Space charge trapping in electrical potential well caused by permanent and induced dipoles for LDPE/MgO nanocomposite

Space charge accumulation in low-density polyethylene film containing a small amount of MgO nanoparticles (LDPE/MgO nanocomposite film) subjected to an electric field greater than 100 kV/mm has been studied using an improved pulsed electroacoustic (PEA) system. No marked space charge accumulation was observed in LDPE/MgO nanocomposite films. To determine the mechanism of no space charge accumulation in the LDPE/MgO nanocomposite film, we compared electric potential wells produced by a permanent dipole moment such as that of carbonyl groups (C=0) and an induced dipole consisting of MgO nanoparticles (spherical dielectrics) under a high electric field to create a trapping site for electric charge carriers.

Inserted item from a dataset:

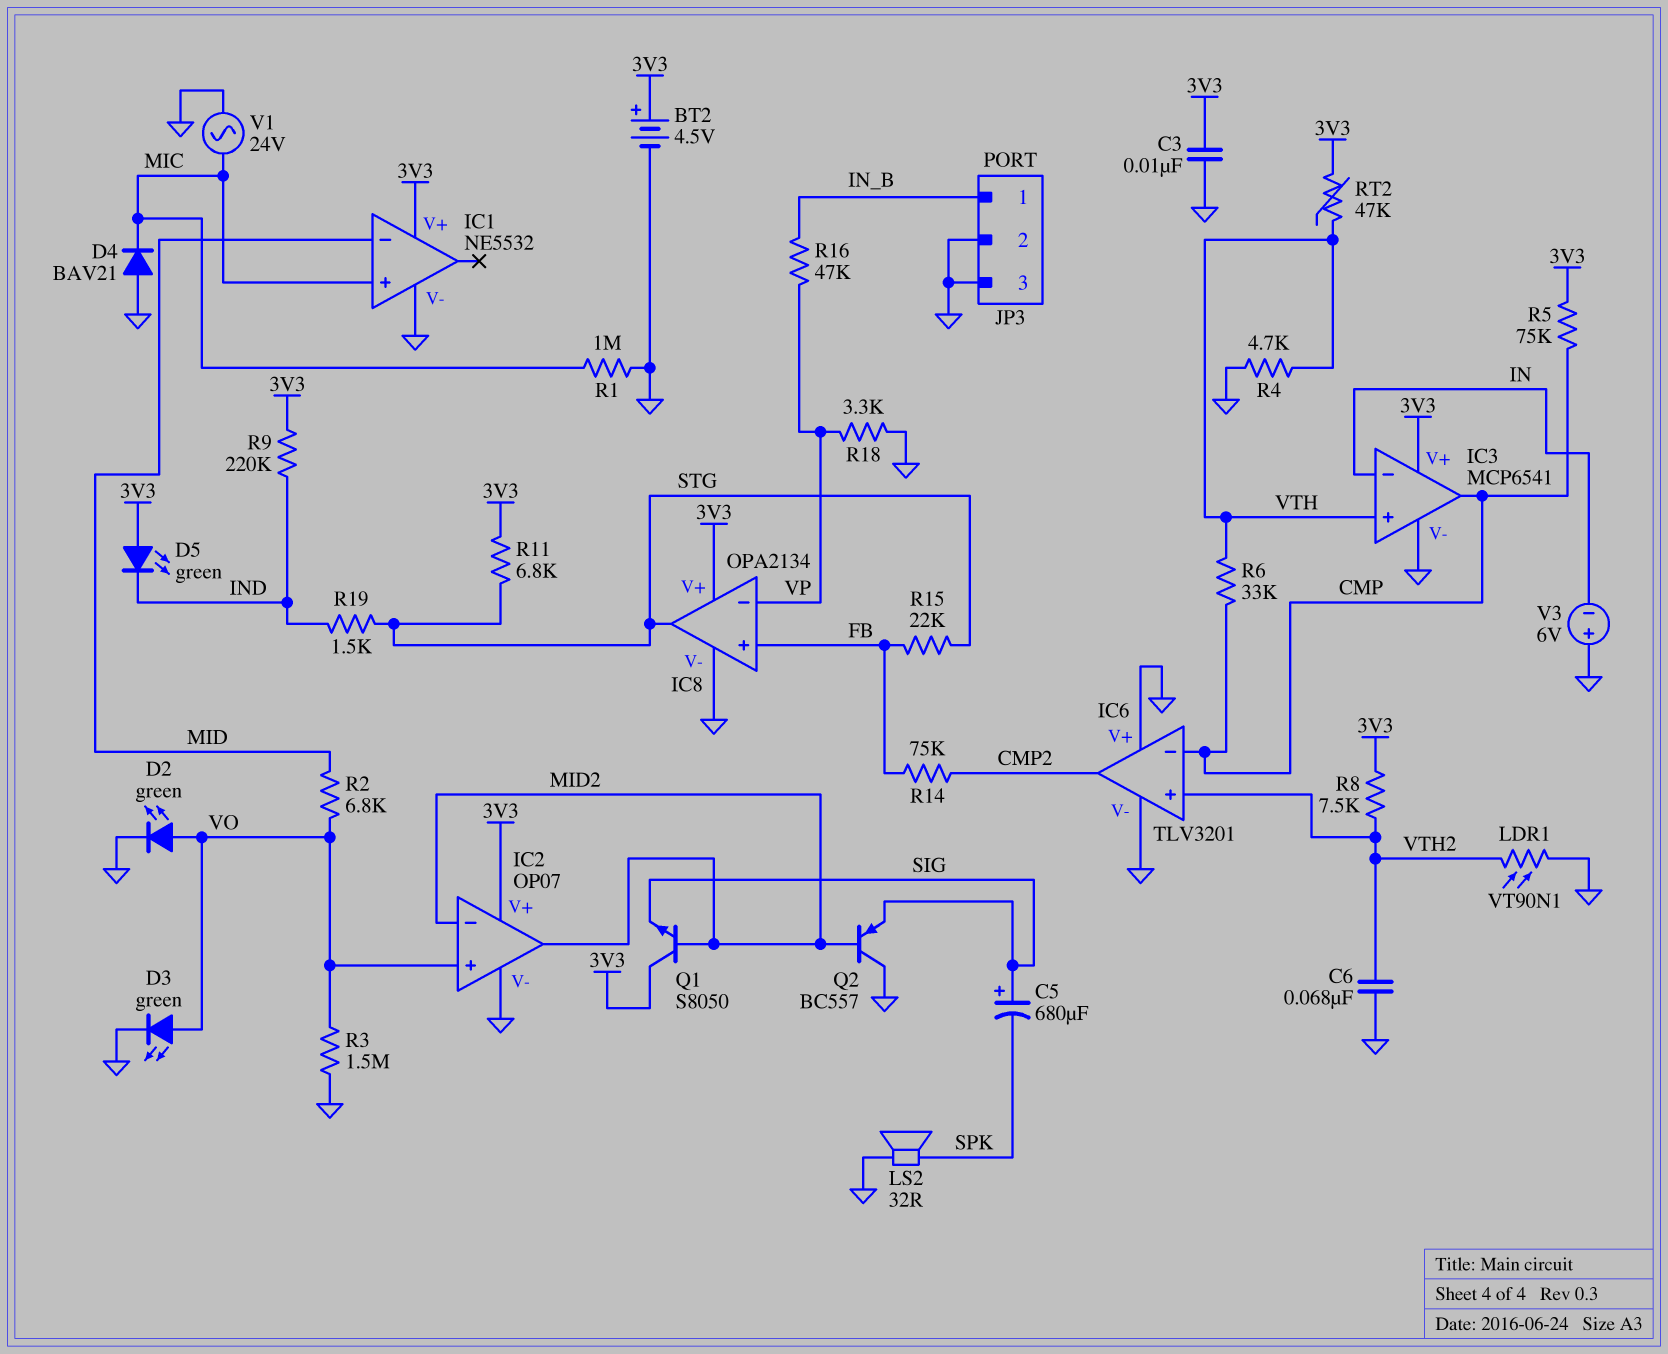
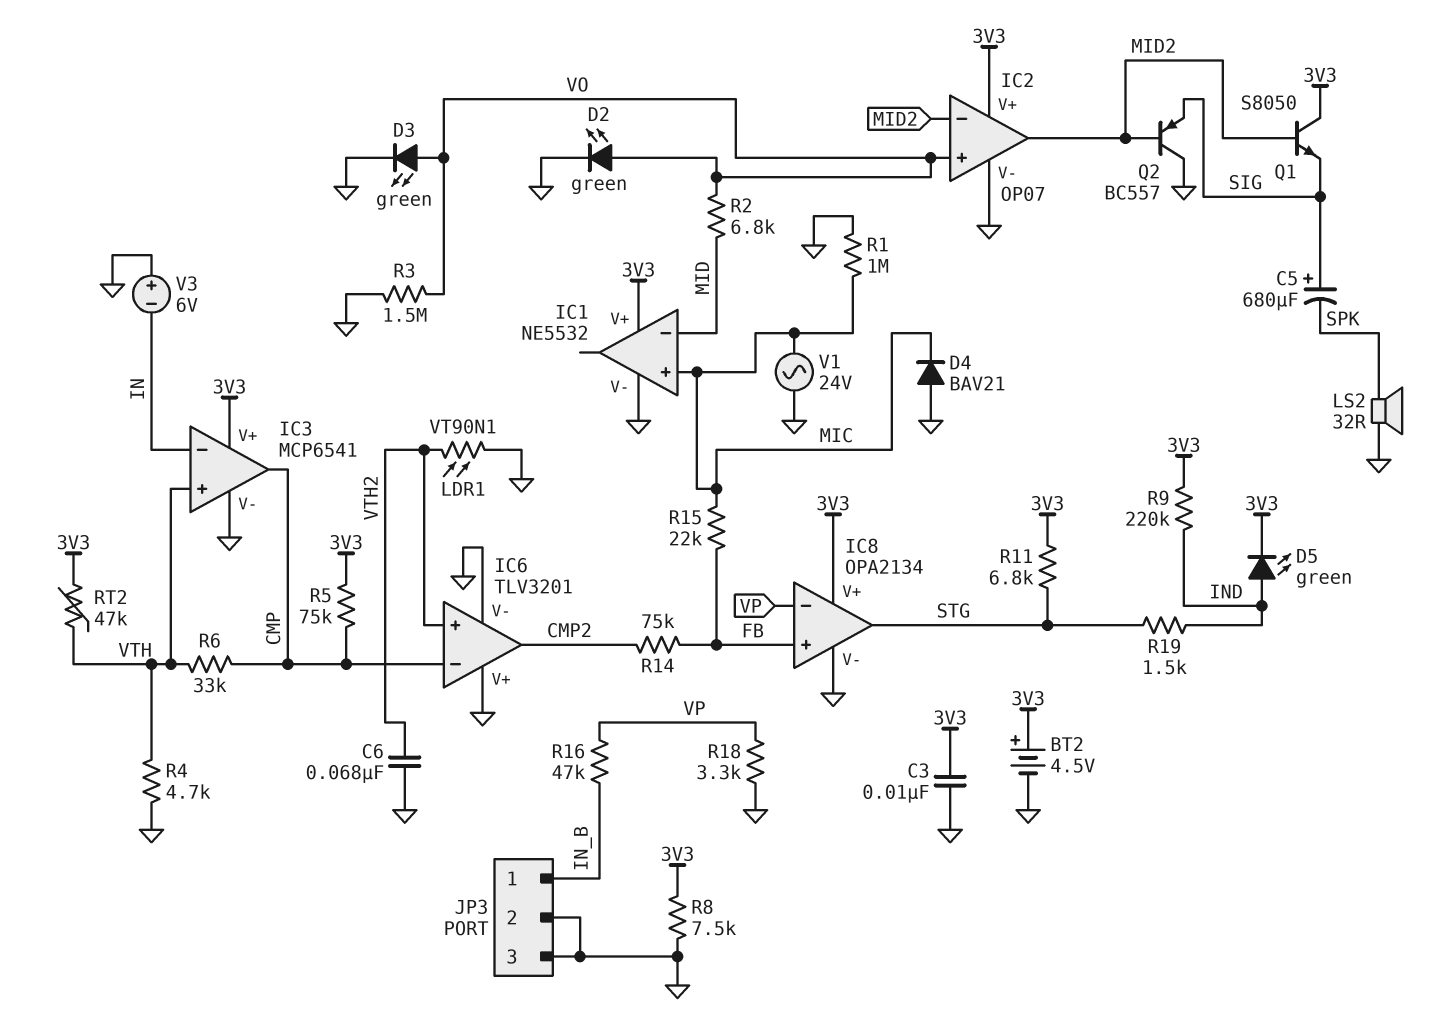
D5: LED green (A 3V3, K IND) -> LED green (A IND, K 3V3)
R8: 7.5k (3V3, VTH2) -> 7.5k (3V3, GND)
R15: 22k (FB, STG) -> 22k (FB, MIC)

The trapping depth created by the permanent dipole moment such as that of the carbonyl groups (C=0) of chemical defects is approximately 0.45 eV. However, the potential well induced by high-permittivity dielectric nanoparticles (MgO) is about 1.5 to 5.0 eV, which is much deeper than that induced by chemical defects. The suppression of space charge formation is explained using the potential well model consisting of a dipole induced by a high-permittivity dielectric nanoparticle. We explained the suppression mechanism of charge accumulation in the LDPE/MgO film that contains deep traps.